The Cycle adds another layer of magic with multidisciplinary live events. In 2016 we presented an original dance theater piece based on ancient poems of Andalusia and dedicated to civilian victims of war, directed by Hossein Fassa with Sabrina Hayeem-Lahdani, Michele  (Meesha) Tayoun, Jimena Carías, percussionist Rex Benincasa and myself. Poet Silvia Siller read and danced a new poem, and Michelle Ortiz, a young Honduran-American, sang rhythm and blues between screenings. The newly minted ABBADÓN NEW YORK TANGO quartet closed the program with a rousing virtuoso display of traditional tango. New York’s community of artists has always been present as we build communities across the spectrum of the arts.

 

The Cycle always includes samplings of Central American gastronomy, and this year we welcomed two experts in Garífuna cuisine. Restaurateur Melissa Velázquez of Melissa’s Pan, the first upscale Garífuna restaurant in New York and possibly the country, contributed several baskets of her tasty, hearty coconut bread.
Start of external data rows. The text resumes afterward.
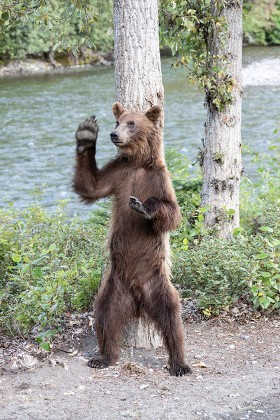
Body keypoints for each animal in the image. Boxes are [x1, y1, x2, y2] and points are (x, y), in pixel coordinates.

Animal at [74, 102, 192, 378]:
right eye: (118, 121)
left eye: (132, 123)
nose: (114, 134)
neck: (138, 162)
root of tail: (138, 299)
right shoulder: (119, 175)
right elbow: (91, 186)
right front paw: (86, 135)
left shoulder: (160, 179)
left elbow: (173, 213)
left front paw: (144, 207)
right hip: (113, 286)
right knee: (104, 315)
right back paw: (103, 357)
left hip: (157, 283)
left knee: (172, 318)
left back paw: (179, 363)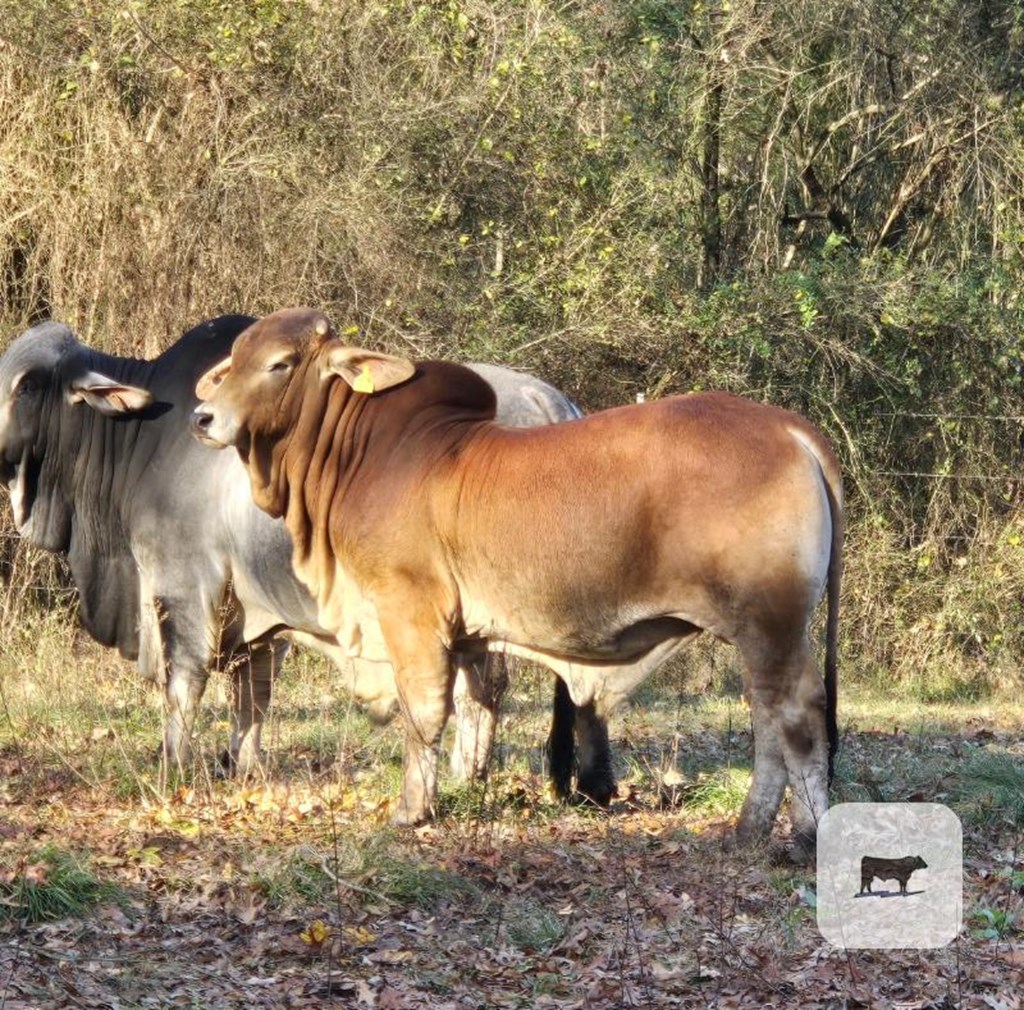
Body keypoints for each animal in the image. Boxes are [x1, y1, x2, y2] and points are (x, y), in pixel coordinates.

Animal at [0, 315, 581, 770]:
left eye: (26, 386)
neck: (140, 440)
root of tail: (547, 399)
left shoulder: (183, 584)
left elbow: (185, 682)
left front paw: (174, 765)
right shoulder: (257, 608)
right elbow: (253, 692)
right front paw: (242, 763)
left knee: (481, 685)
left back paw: (465, 774)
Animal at [190, 305, 839, 844]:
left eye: (280, 364)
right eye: (235, 360)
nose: (203, 417)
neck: (359, 456)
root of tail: (788, 428)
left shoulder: (408, 610)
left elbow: (423, 710)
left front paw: (411, 810)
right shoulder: (467, 634)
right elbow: (473, 704)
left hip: (770, 621)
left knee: (796, 716)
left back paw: (801, 833)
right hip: (762, 632)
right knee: (768, 718)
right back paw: (753, 828)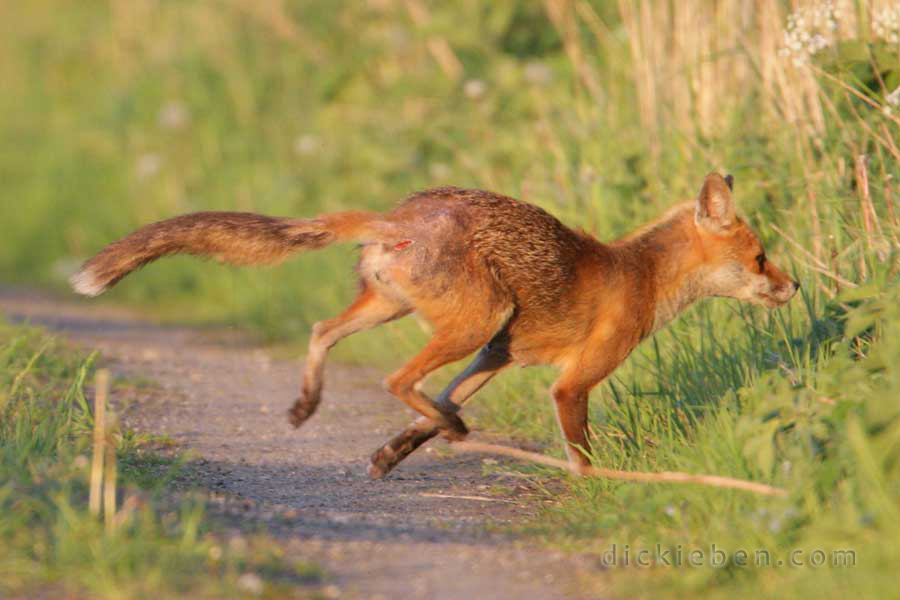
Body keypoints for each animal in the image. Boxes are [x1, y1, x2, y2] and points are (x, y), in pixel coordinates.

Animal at [72, 173, 800, 478]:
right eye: (761, 257)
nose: (795, 286)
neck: (639, 275)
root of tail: (402, 214)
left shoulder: (497, 356)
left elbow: (432, 410)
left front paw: (394, 452)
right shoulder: (568, 382)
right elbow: (581, 453)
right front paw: (601, 492)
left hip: (406, 312)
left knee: (322, 332)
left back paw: (313, 403)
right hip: (472, 319)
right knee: (397, 379)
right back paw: (451, 428)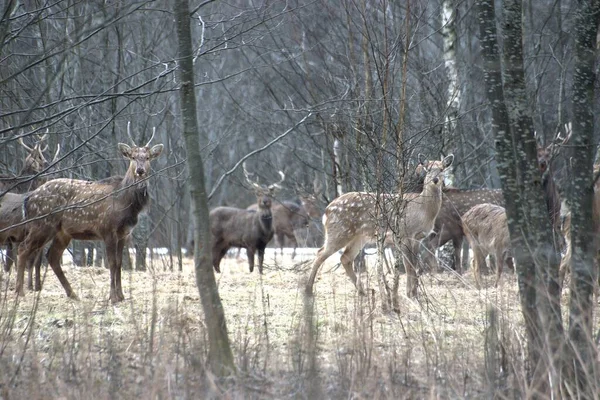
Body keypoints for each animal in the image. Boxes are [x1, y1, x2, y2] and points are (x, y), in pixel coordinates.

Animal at [14, 123, 163, 302]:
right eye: (133, 157)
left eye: (147, 157)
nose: (140, 170)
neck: (126, 203)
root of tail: (29, 198)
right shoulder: (107, 229)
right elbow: (112, 263)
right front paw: (113, 297)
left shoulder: (124, 233)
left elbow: (120, 263)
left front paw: (121, 296)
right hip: (41, 224)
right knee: (23, 248)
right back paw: (19, 292)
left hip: (62, 232)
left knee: (52, 256)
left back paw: (72, 294)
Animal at [304, 153, 454, 296]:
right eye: (427, 169)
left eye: (442, 169)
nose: (435, 180)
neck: (423, 210)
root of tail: (326, 211)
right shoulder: (404, 234)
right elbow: (409, 266)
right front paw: (409, 294)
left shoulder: (418, 238)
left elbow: (414, 265)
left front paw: (415, 293)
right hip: (339, 232)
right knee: (320, 253)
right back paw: (308, 290)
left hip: (358, 237)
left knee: (345, 258)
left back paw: (362, 291)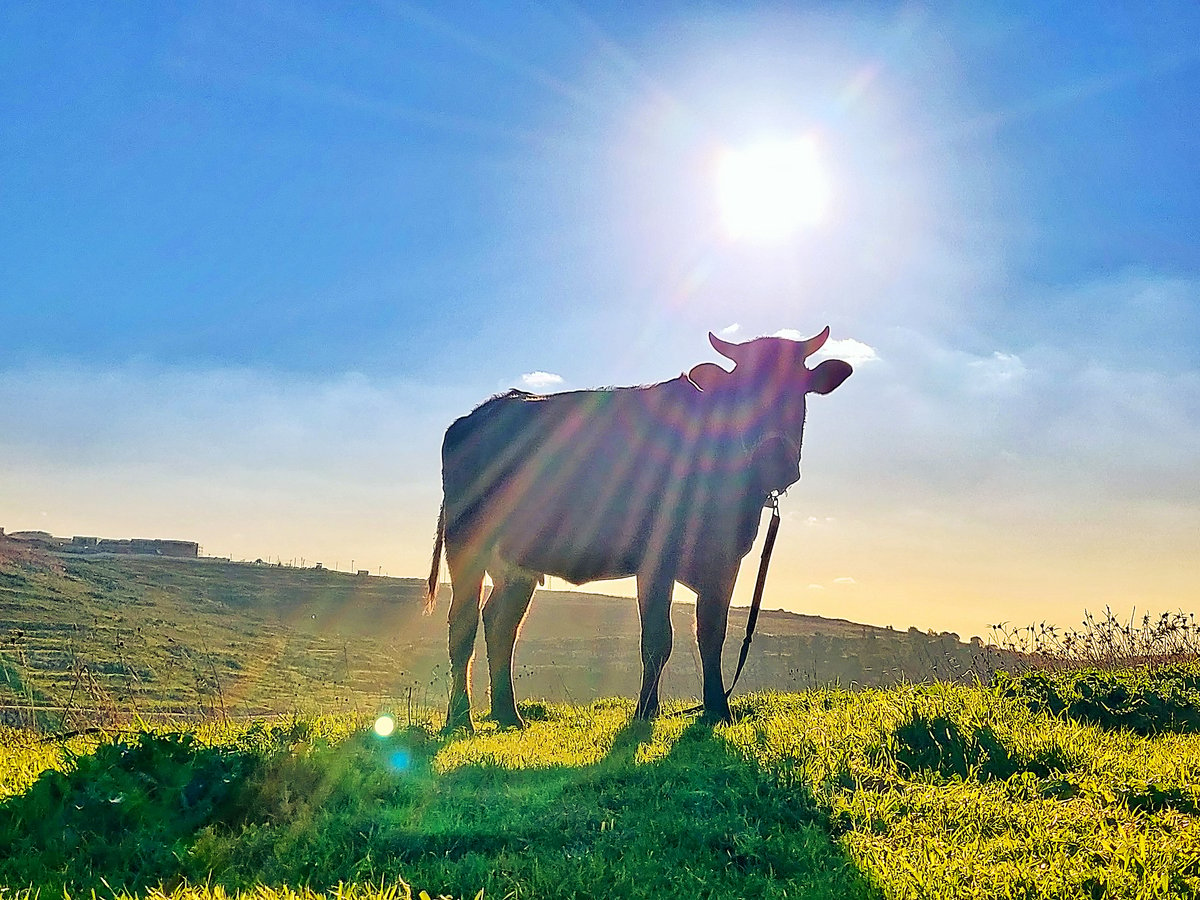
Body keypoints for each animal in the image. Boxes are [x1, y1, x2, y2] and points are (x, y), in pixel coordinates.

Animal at [427, 328, 849, 734]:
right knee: (462, 624)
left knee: (501, 626)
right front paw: (646, 710)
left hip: (518, 565)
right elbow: (658, 639)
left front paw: (717, 709)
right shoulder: (656, 561)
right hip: (466, 544)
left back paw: (507, 714)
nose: (773, 460)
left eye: (799, 389)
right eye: (741, 392)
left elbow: (711, 634)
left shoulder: (726, 562)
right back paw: (460, 718)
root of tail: (475, 417)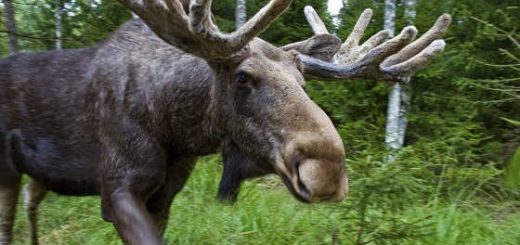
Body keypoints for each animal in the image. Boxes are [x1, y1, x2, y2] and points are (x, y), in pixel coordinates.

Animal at [0, 0, 450, 243]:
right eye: (242, 77)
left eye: (304, 81)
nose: (328, 171)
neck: (176, 128)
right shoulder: (118, 189)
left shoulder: (164, 195)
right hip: (7, 170)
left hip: (41, 175)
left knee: (31, 204)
César Róchez, “The King of Casabe,” distributed samples of his cassava chips, made from the ancestral flatbread of Caribbean peoples. He made the Cycle presentation his official market launch. Elsewhere, delicacies made mostly from corn and cheese from the interior completed a veritable feast paired with Café Arimel, an organic product brought fresh from the western highlands of Honduras.